Lee Jun Young Recalls Painful Prejudice He Faced After Moving From Idol To Actor
Lee Jun Young reflected on the harsh comments and industry prejudice he faced while trying to establish himself as an actor after debuting with U-KISS.

Lee Jun Young is speaking candidly about the cost of becoming known as an actor after first debuting as an idol. The U-KISS member and actor, recently recognized by many viewers through projects including When Life Gives You Tangerines and Weak Hero Class 2, appeared on tvN’s You Quiz On The Block and looked back on a period when the label of “idol actor” followed him into every audition room and filming set.
According to the report, Lee debuted with U-KISS when he was 18, after a string of setbacks that had already made him question whether a career in music was possible. The group’s activities later slowed, leaving him to watch peers appear at major year-end events while he remained at home. For a young performer who had entered the industry with the hope of standing on large stages, that contrast became difficult to ignore.
Lee said the pressure was not only professional. His family was dealing with debt, and he felt a responsibility toward the people who had believed in him. During a time when individual income was limited, he even worked night shifts at a convenience store near his home. He recalled that his manager eventually discovered the part-time job, a moment that left him unable to explain himself and in tears.
A Career Reset Built Under Pressure
Rather than treating acting as an easy fallback, Lee described it as a second climb that began from the bottom. He studied scripts on his own and continued auditioning despite repeated rejection. The account says he was turned down more than 100 times, a number that underlines how little automatic advantage his idol background gave him once he tried to enter a different side of the entertainment business.
The most painful part, however, was not simply losing roles. Lee said there was strong prejudice against idol performers trying to act at the time. While attitudes have changed in recent years, he remembered entering sets where people already seemed prepared to doubt him. That skepticism turned ordinary filming days into something emotionally exhausting.
One comment stayed with him in particular. Lee recalled being told to stop causing trouble and return to where he came from. For an artist trying to rebuild his career while carrying financial pressure and public uncertainty, those words were more than a blunt workplace complaint. They became a symbol of the suspicion that often greeted idols before their work could be judged on its own merits.
He also said the atmosphere on set could follow him home. When people sighed during filming, he worried about what would happen the next day. Before sleeping, he would think through what he should say, how he should behave, and how to prepare himself for possible criticism. His response was not to argue publicly but to become more prepared, more focused, and harder to dismiss.
Why His Story Resonates Now
Lee’s comments arrive at a time when the phrase “idol actor” carries a different meaning than it once did. Korean entertainment is now full of performers who move between music, dramas, films, variety shows, musicals, and global promotions. Viewers may still debate individual performances, but the idea that an idol background automatically disqualifies someone from acting has become harder to defend.
That shift did not happen on its own. It was pushed forward by performers who had to absorb early skepticism and deliver consistent work anyway. Lee’s career has become part of that larger change. His recent roles have introduced him to audiences who may know little about his U-KISS debut, while longtime fans can see the continuity between the discipline of idol training and the patience required for acting.

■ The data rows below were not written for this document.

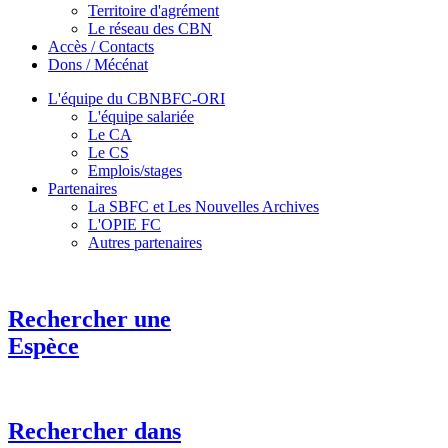
Territoire d'agrément
Le réseau des CBN
Accès / Contacts
Dons / Mécénat
L'équipe du CBNBFC-ORI
L'équipe salariée
Le CA
Le CS
Emplois/stages
Partenaires
La SBFC et Les Nouvelles Archives
L'OPIE FC
Autres partenaires
Rechercher une
Espèce
Rechercher dans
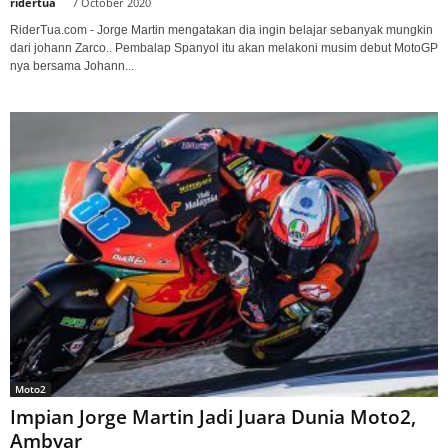
ridertua
-
7 October 2020
RiderTua.com - Jorge Martin mengatakan dia ingin belajar sebanyak mungkin
dari johann Zarco.. Pembalap Spanyol itu akan melakoni musim debut MotoGP
nya bersama Johann...
Moto2
Impian Jorge Martin Jadi Juara Dunia Moto2,
Ambyar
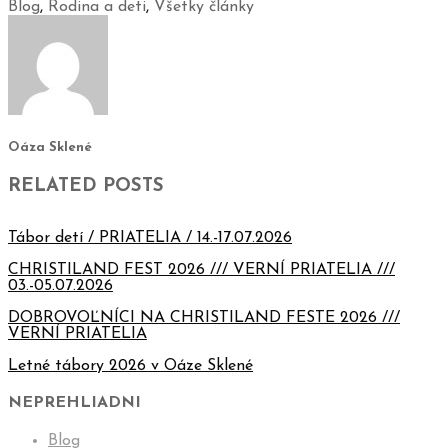
Blog
,
Rodina a deti
,
Všetky články
Oáza Sklené
RELATED POSTS
Tábor detí / PRIATELIA / 14.-17.07.2026
CHRISTILAND FEST 2026 /// VERNÍ PRIATELIA ///
03.-05.07.2026
DOBROVOĽNÍCI NA CHRISTILAND FESTE 2026 ///
VERNÍ PRIATELIA
Letné tábory 2026 v Oáze Sklené
NEPREHLIADNI
Blog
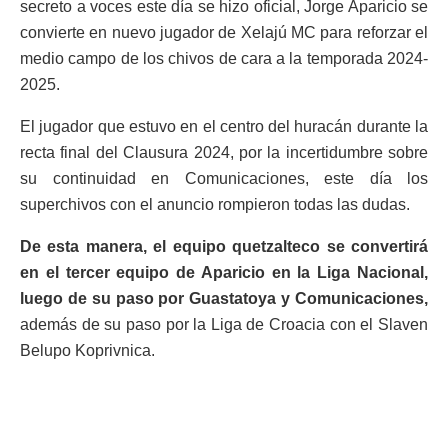
secreto a voces este día se hizo oficial, Jorge Aparicio se
convierte en nuevo jugador de Xelajú MC para reforzar el
medio campo de los chivos de cara a la temporada 2024-
2025.
El jugador que estuvo en el centro del huracán durante la
recta final del Clausura 2024, por la incertidumbre sobre
su continuidad en Comunicaciones, este día los
superchivos con el anuncio rompieron todas las dudas.
De esta manera, el equipo quetzalteco se convertirá
en el tercer equipo de Aparicio en la Liga Nacional,
luego de su paso por Guastatoya y Comunicaciones,
además de su paso por la Liga de Croacia con el Slaven
Belupo Koprivnica.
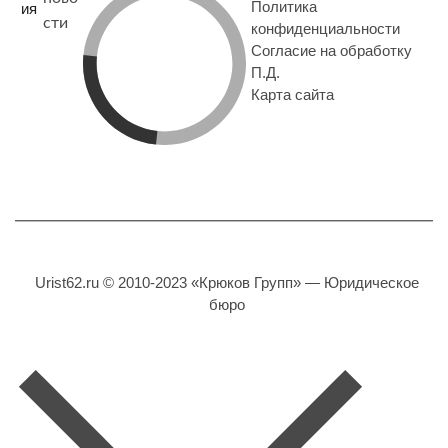
Политика
ия
сти
конфиденциальности
Согласие на обработку
П.Д.
Карта сайта
Urist62.ru © 2010-2023 «Крюков Групп» — Юридическое
бюро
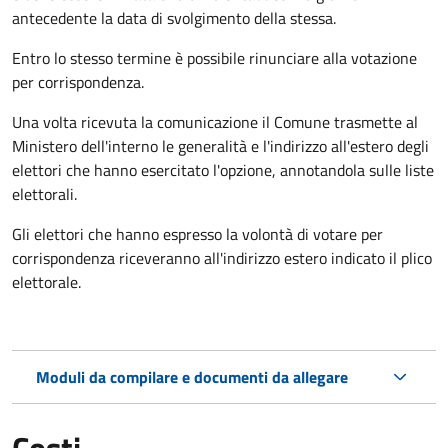
antecedente la data di svolgimento della stessa.
Entro lo stesso termine è possibile rinunciare alla votazione
per corrispondenza.
Una volta ricevuta la comunicazione il Comune trasmette al
Ministero dell'interno le generalità e l'indirizzo all'estero degli
elettori che hanno esercitato l'opzione, annotandola sulle liste
elettorali.
Gli elettori che hanno espresso la volontà di votare per
corrispondenza riceveranno all'indirizzo estero indicato il plico
elettorale.
Moduli da compilare e documenti da allegare
Costi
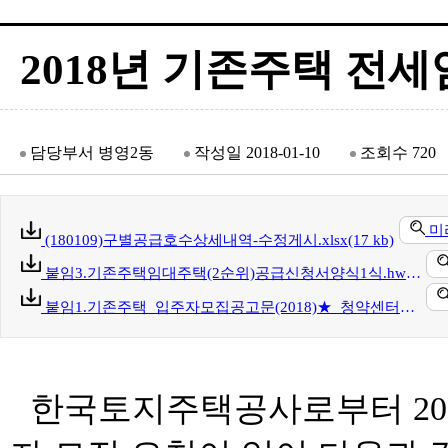
2018년 기존주택 전
담당부서
병영2동
작성일
2018-01-10
조회수
720
미
(180109)구별공급호수상세내역-수정게시.xlsx(17 kb)
붙임3.기존주택임대주택(2순위)공급신청서양식1식.hwp(87 kb)
붙임1.기존주택_입주자모집공고문(2018)★_청약센터게시_정정공고.hwp(166 kb)
한국토지주택공사로부터 20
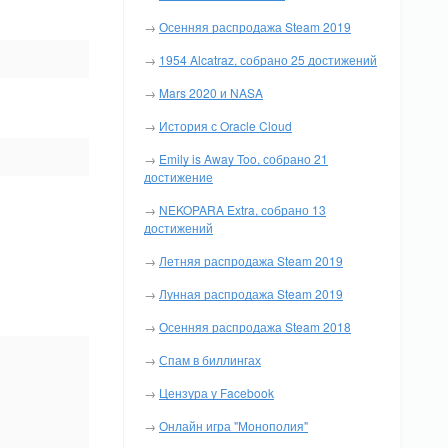
→
Осенняя распродажа Steam 2019
→
1954 Alcatraz, собрано 25 достижений
→
Mars 2020 и NASA
→
История с Oracle Cloud
→
Emily is Away Too, собрано 21
достижение
→
NEKOPARA Extra, собрано 13
достижений
→
Летняя распродажа Steam 2019
→
Лунная распродажа Steam 2019
→
Осенняя распродажа Steam 2018
→
Спам в биллингах
→
Цензура у Facebook
→
Онлайн игра "Монополия"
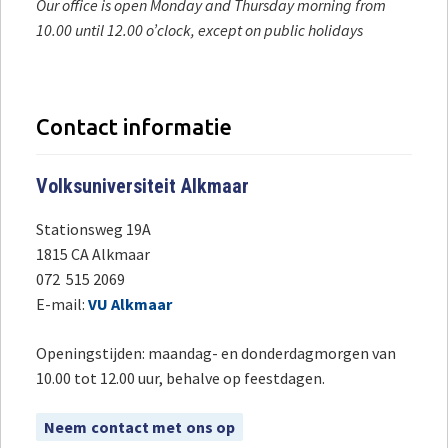
Our office is open Monday and Thursday morning from
10.00 until 12.00 o’clock, except on public holidays
Contact informatie
Volksuniversiteit Alkmaar
Stationsweg 19A
1815 CA Alkmaar
072 515 2069
E-mail:
VU Alkmaar
Openingstijden: maandag- en donderdagmorgen van
10.00 tot 12.00 uur, behalve op feestdagen.
Neem contact met ons op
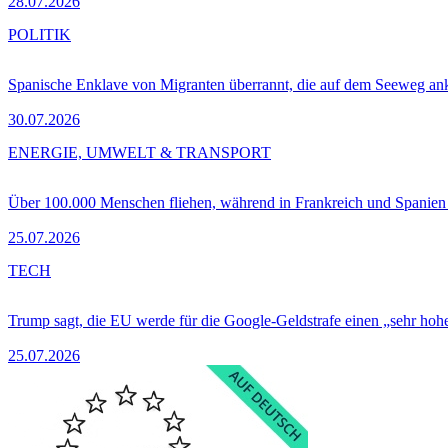
28.07.2026
POLITIK
Spanische Enklave von Migranten überrannt, die auf dem Seeweg 
30.07.2026
ENERGIE, UMWELT & TRANSPORT
Über 100.000 Menschen fliehen, während in Frankreich und Spanie
25.07.2026
TECH
Trump sagt, die EU werde für die Google-Geldstrafe einen „sehr hohe
25.07.2026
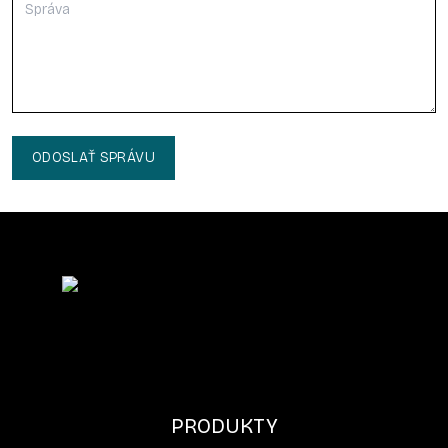
ODOSLAŤ SPRÁVU
PRODUKTY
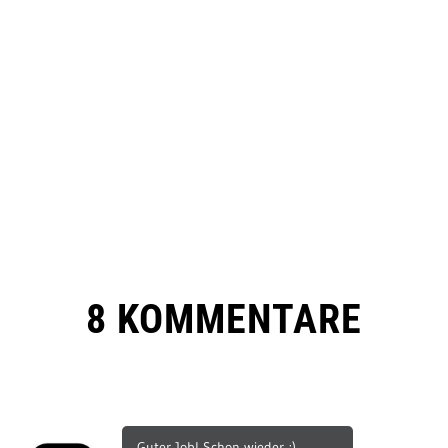
8 KOMMENTARE
Guter Job! Schon wieder ;)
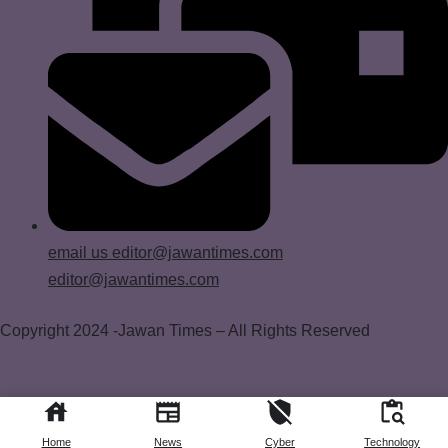
email us
editor@jawantimes.com
editor@jawantimes.com
Copyright 2024 -Jawan Times – All Rights Reserved
India and pakistan to face each other three times ? icc’s new
world cup format
explained | cricket news.
Home
News
Cyber
Technology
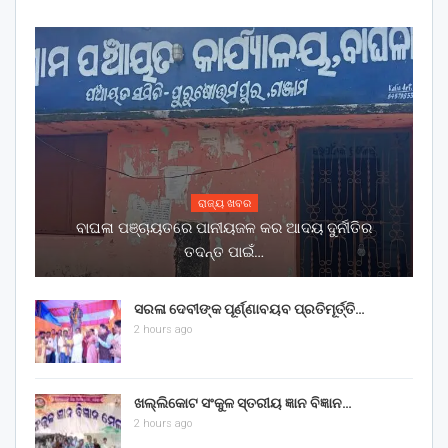
ରାଜ୍ୟ ଖବର
ବାଘଳା ପଞ୍ଚାୟତରେ ପାନୀୟଜଳ କର ଆଦୟ ଦୁର୍ନୀତିର
ତଦନ୍ତ ପାଇଁ…
ସରଳା ଦେବୀଙ୍କ ପୂର୍ଣ୍ଣାବୟବ ପ୍ରତିମୂର୍ତ୍ତି…
2 hours ago
ଖଲ୍ଲିକୋଟ ସଂକୁଳ ସ୍ତରୀୟ ଜ୍ଞାନ ବିଜ୍ଞାନ…
2 hours ago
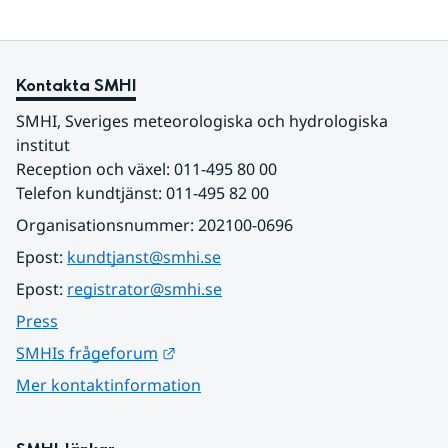
Kontakta SMHI
SMHI, Sveriges meteorologiska och hydrologiska 
institut
Reception och växel: 011-495 80 00
Telefon kundtjänst: 011-495 82 00
Organisationsnummer: 202100-0696
Epost: 
kundtjanst@smhi.se
Epost: 
registrator@smhi.se
Press
Länk till annan webbplats.
SMHIs frågeforum
Mer kontaktinformation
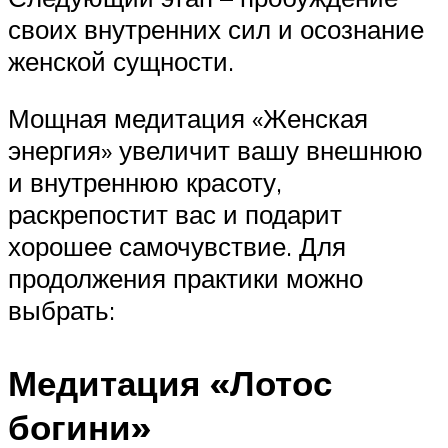
своих внутренних сил и осознание
женской сущности.
Мощная медитация «Женская
энергия» увеличит вашу внешнюю
и внутреннюю красоту,
раскрепостит вас и подарит
хорошее самочувствие. Для
продолжения практики можно
выбрать:
Медитация «Лотос
богини»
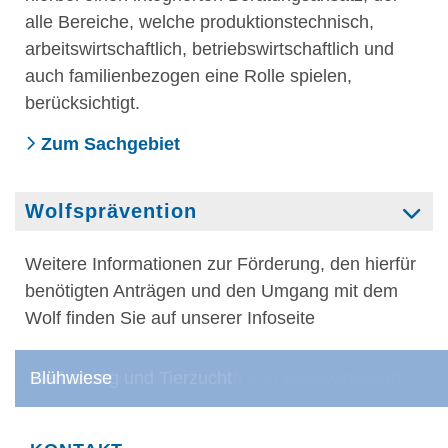
alle Bereiche, welche produktionstechnisch,
arbeitswirtschaftlich, betriebswirtschaftlich und
auch familienbezogen eine Rolle spielen,
berücksichtigt.
Zum Sachgebiet
Wolfsprävention
Weitere Informationen zur Förderung, den hierfür
benötigten Anträgen und den Umgang mit dem
Wolf finden Sie auf unserer Infoseite
Wolfsprävention
Fachschule Landwirtschaft und Hauswirtschaft
Dögginger Versuchsfeld
Fachschule Landwirtschaft und Hauswirtschaft
Tierhaltung und Tierzucht
Blühwiese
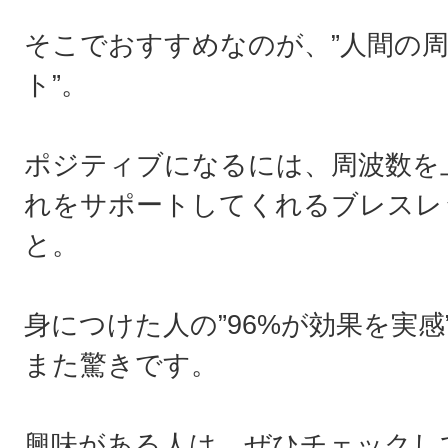
そこでおすすめなのが、”人間の
ト”。
ポジティブになるには、周波数を
れをサポートしてくれるブレスレ
と。
身につけた人の”96%が効果を実
また驚きです。
興味がある人は、ぜひチェックし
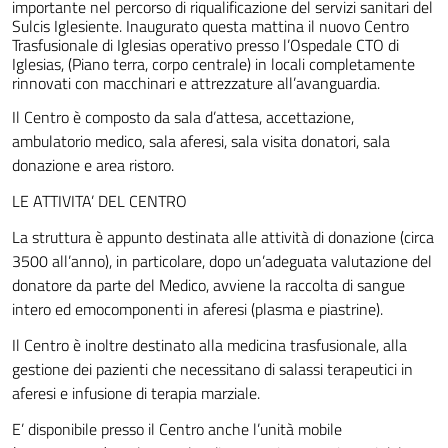
importante nel percorso di riqualificazione del servizi sanitari del
Sulcis Iglesiente. Inaugurato questa mattina il nuovo Centro
Trasfusionale di Iglesias operativo presso l’Ospedale CTO di
Iglesias, (Piano terra, corpo centrale) in locali completamente
rinnovati con macchinari e attrezzature all’avanguardia.
Il Centro è composto da sala d’attesa, accettazione,
ambulatorio medico, sala aferesi, sala visita donatori, sala
donazione e area ristoro.
LE ATTIVITA’ DEL CENTRO
La struttura è appunto destinata alle attività di donazione (circa
3500 all’anno), in particolare, dopo un’adeguata valutazione del
donatore da parte del Medico, avviene la raccolta di sangue
intero ed emocomponenti in aferesi (plasma e piastrine).
Il Centro è inoltre destinato alla medicina trasfusionale, alla
gestione dei pazienti che necessitano di salassi terapeutici in
aferesi e infusione di terapia marziale.
E’ disponibile presso il Centro anche l’unità mobile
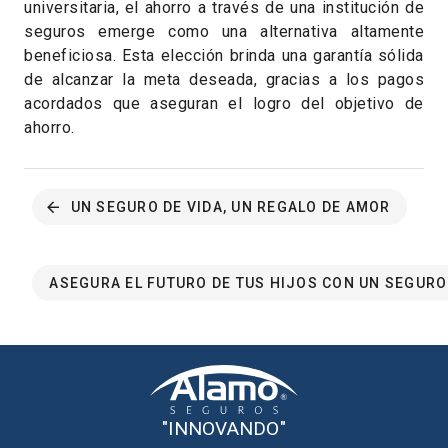
universitaria, el ahorro a través de una institución de
seguros emerge como una alternativa altamente
beneficiosa. Esta elección brinda una garantía sólida
de alcanzar la meta deseada, gracias a los pagos
acordados que aseguran el logro del objetivo de
ahorro.
UN SEGURO DE VIDA, UN REGALO DE AMOR
ASEGURA EL FUTURO DE TUS HIJOS CON UN SEGURO
"INNOVANDO"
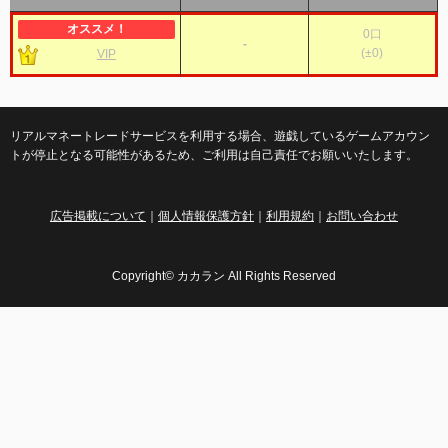
0
口
-
(
±0
)
VIP
リアルマネートレードサービスを利用する場合、遊戯しているゲームアカウン
トが停止となる可能性があるため、ご利用は自己責任でお願いいたします。
広告掲載について
｜
個人情報保護方針
｜
利用規約
｜
お問い合わせ
Copyright© カカラン All Rights Reserved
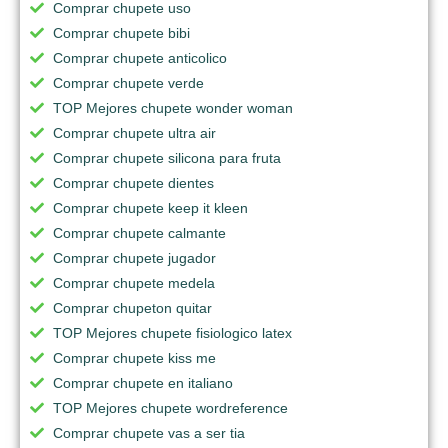
Comprar chupete uso
Comprar chupete bibi
Comprar chupete anticolico
Comprar chupete verde
TOP Mejores chupete wonder woman
Comprar chupete ultra air
Comprar chupete silicona para fruta
Comprar chupete dientes
Comprar chupete keep it kleen
Comprar chupete calmante
Comprar chupete jugador
Comprar chupete medela
Comprar chupeton quitar
TOP Mejores chupete fisiologico latex
Comprar chupete kiss me
Comprar chupete en italiano
TOP Mejores chupete wordreference
Comprar chupete vas a ser tia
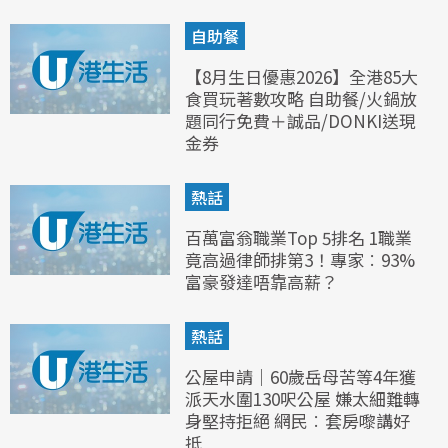
自助餐
【8月生日優惠2026】全港85大
食買玩著數攻略 自助餐/火鍋放
題同行免費＋誠品/DONKI送現
金券
熱話
百萬富翁職業Top 5排名 1職業
竟高過律師排第3！專家︰93%
富豪發達唔靠高薪？
熱話
公屋申請｜60歲岳母苦等4年獲
派天水圍130呎公屋 嫌太細難轉
身堅持拒絕 網民︰套房嚟講好
抵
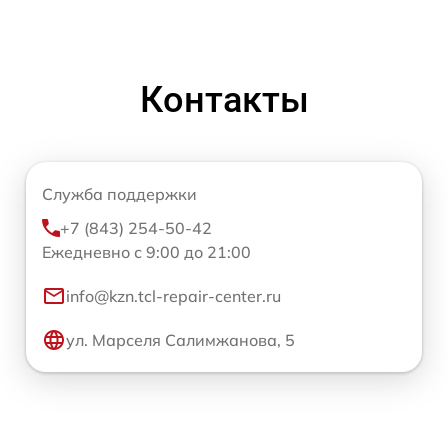
Контакты
Служба поддержки
+7 (843) 254-50-42
Ежедневно с 9:00 до 21:00
info@kzn.tcl-repair-center.ru
ул. Марселя Салимжанова, 5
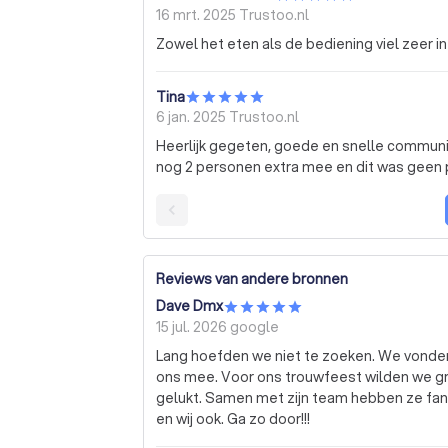
16 mrt. 2025
Trustoo.nl
Zowel het eten als de bediening viel zeer i
Tina
6 jan. 2025
Trustoo.nl
Heerlijk gegeten, goede en snelle communic
nog 2 personen extra mee en dit was geen
Reviews van andere bronnen
Dave Dmx
15 jul. 2026
google
Lang hoefden we niet te zoeken. We vonden a
ons mee. Voor ons trouwfeest wilden we graa
gelukt. Samen met zijn team hebben ze fantastisch diner geserveerd. Iedereen was tevreden
en wij ook. Ga zo door!!!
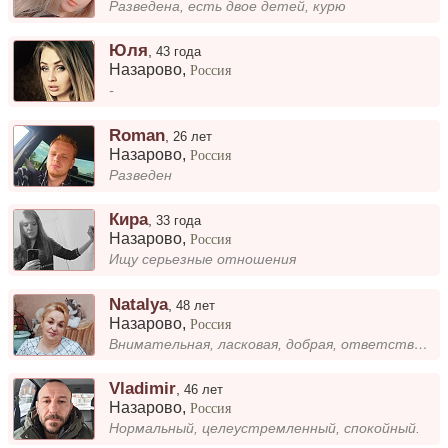
Разведена, есть двое детей, курю
Юля
,
43 года
Назарово
,
Россия
-
Roman
,
26 лет
Назарово
,
Россия
Разведен
Кира
,
33 года
Назарово
,
Россия
Ищу серьезные отношения
Natalya
,
48 лет
Назарово
,
Россия
Внимательная, ласковая, добрая, ответственная.
Vladimir
,
46 лет
Назарово
,
Россия
Нормальный, целеустремленный, спокойный.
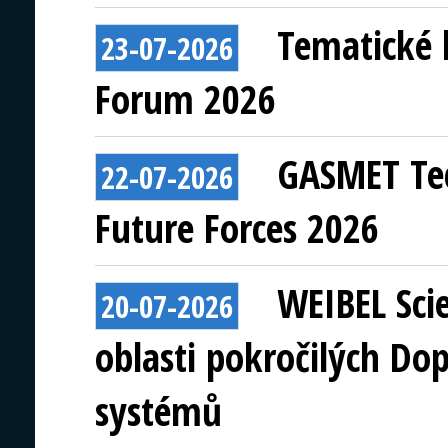
Tematické 
23-07-2026
Forum 2026
GASMET Tec
22-07-2026
Future Forces 2026
WEIBEL Scie
20-07-2026
oblasti pokročilých Do
systémů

The story also adds nuance to how success is discussed in K-entertainment. From the outside, a singer moving into dramas can look like a smooth expansion of fame. Lee’s account suggests a more complicated reality: stalled group activities, side jobs, financial responsibility, private embarrassment, and an audition process that did not soften because he had already debuted.
His remarks do not frame the experience as bitterness. Instead, they show how criticism became a form of pressure that he eventually converted into motivation. The line that once hurt him most now reads differently because of what followed. He did not go back to where he came from; he kept moving until the industry had to make room for the version of himself he was trying to build.
For fans, that may be why the confession has drawn attention. It is not only a behind-the-scenes anecdote about one actor’s difficult start. It is a reminder that labels in entertainment can become barriers, especially when they are applied before the work is even seen. Lee Jun Young’s story stands as a quiet argument for judging performers by preparation, growth, and results rather than by the category they first entered through.
What Readers Are Discussing
- “I knew he worked hard, but hearing how lonely that period was hits differently.”
- “People forget idols train for years too. Acting still takes work, but they shouldn’t be dismissed automatically.”
- “That comment would have crushed me. I’m glad he kept going anyway.”
- “His recent roles make this story even more meaningful because you can see the growth.”